She'd texted Ben. It was well after one AM, but he answered immediately anyway.

I don't think I can do this.

Ben: Do what?

Have this baby.

Ben: Gonna need a bit more than that. What do you mean?

Do you know what happens during birth?

Ben: Oh. I thought you said you didn't want to read that stuff?

I was weak! And you weren't here to remind me why I thought it was a bad idea.

Ben: Oh ok, I see, so it's my fault that you read about tearing. And poop. And cervical dilation. And contractions. And epidurals. And trapped shoulders. And now you're afraid.

Yes. I'm pretty sure all of this is your fault.

Ben: Good, you're finally admitting it.

How do you know about all that stuff, anyway?

Ben: I can't decide if I'm offended or not that you think I don't care what you're going to go through.
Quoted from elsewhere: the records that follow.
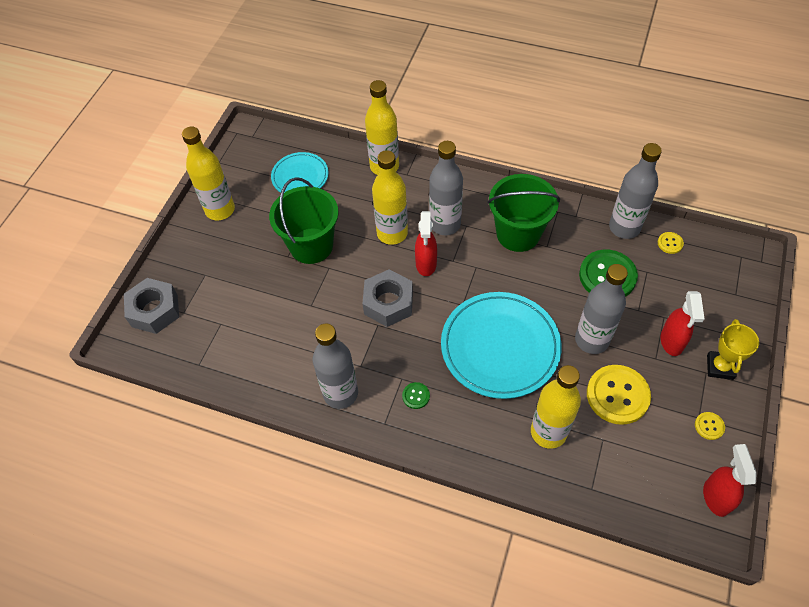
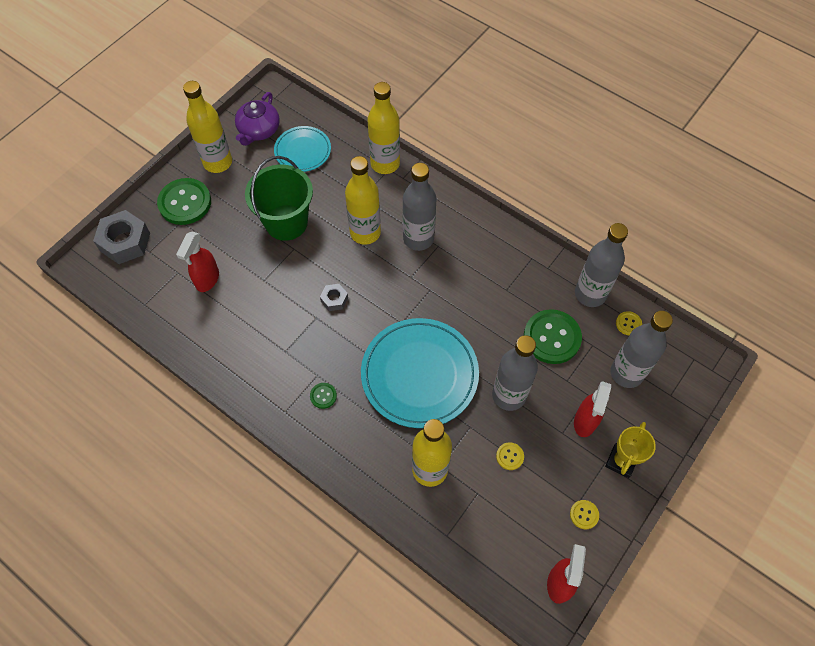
camera: 15 degrees right, 5 degrees up
(202, 256) = (185, 203): none -> green button
(249, 169) = (259, 130): none -> purple teapot
(340, 393) = (257, 371): grey bottle -> grey bottle (626, 373)
(388, 303) = (334, 299): grey nut -> grey nut, size x0.52
(426, 264) = (384, 272): red spray bottle -> red spray bottle (207, 280)
(518, 234) = (484, 269): green bucket -> none
(617, 395) = (510, 456): yellow button -> yellow button, size x0.45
Obviously, I wanted to know, so I read up.

Okay…so what the hell am I supposed to do?

Ben: I really want to say the right thing here, but I have no idea. I don't think you'll get much comfort from me telling you you'll be alright. I don't think I get to say that.

You're right. That wouldn't help at all.

Ben: Maybe you should talk to someone who's been through it?

Which was how she ended up broaching this topic with Leia, after spending the day getting comfortable, after being reasonably certain the woman wouldn't find her questions invasive.

At her question, Leia laughed. "He was tiny."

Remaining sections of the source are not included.